Protein-coding gene in the species Homo sapiens

Hyaluronidase-2 is a multifunctional protein, previously thought to only possess acid-active hyaluronan-degrading enzymatic function. In humans it is encoded by the HYAL2 gene.

This gene encodes a protein which is similar in structure to hyaluronidases. Hyaluronidases intracellularly degrade hyaluronan, one of the major glycosaminoglycans of the extracellular matrix. Hyaluronan is thought to be involved in cell proliferation, migration and differentiation.

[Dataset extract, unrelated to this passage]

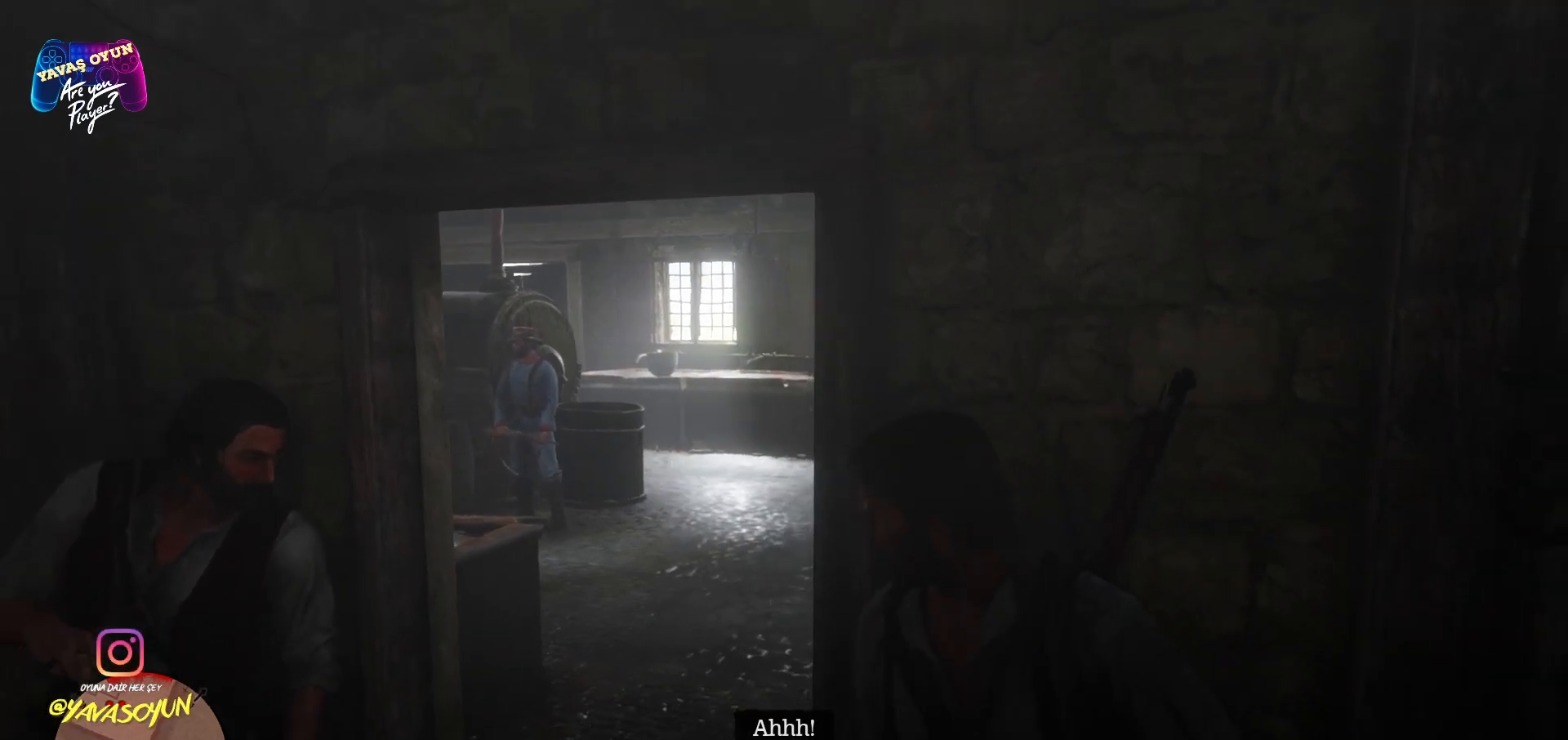
{"buttons": [], "left_stick": "center", "right_stick": "center", "events": [[17, "right_stick", "center"], [217, "right_stick", "down-left"], [400, "right_stick", "left"], [500, "right_stick", "center"]]}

Varying functions have been described for this protein. It has been described as a lysosomal hyaluronidase which is active at a pH below 4 and specifically hydrolyzes high molecular weight hyaluronan. It has also been described as a GPI-anchored cell surface protein which does not display hyaluronidase activity but does serve as a receptor for the oncogenic virus Jaagsiekte sheep retrovirus. The gene is one of several related genes in a region of chromosome 3p21.3 associated with tumor suppression. This gene encodes two alternatively spliced transcript variants which differ only in the 5' UTR.

One study found associations between cleft lip and palate and mutations in the HYAL2 gene.

An investigation published in 2017, attributed an additional function to the Hyaluronidase 2 (HYAL2) protein. The study found interactions between HYAL2 and proteins involved in the alternative splicing of CD44 pre-mRNA. Another study published in 2020, described roles for HYAL2 in the orchestration of cytoskeletal components involved in myofibroblast contraction. These recent discoveries suggest a broader regulatory role for the HYAL2 protein in cell biology.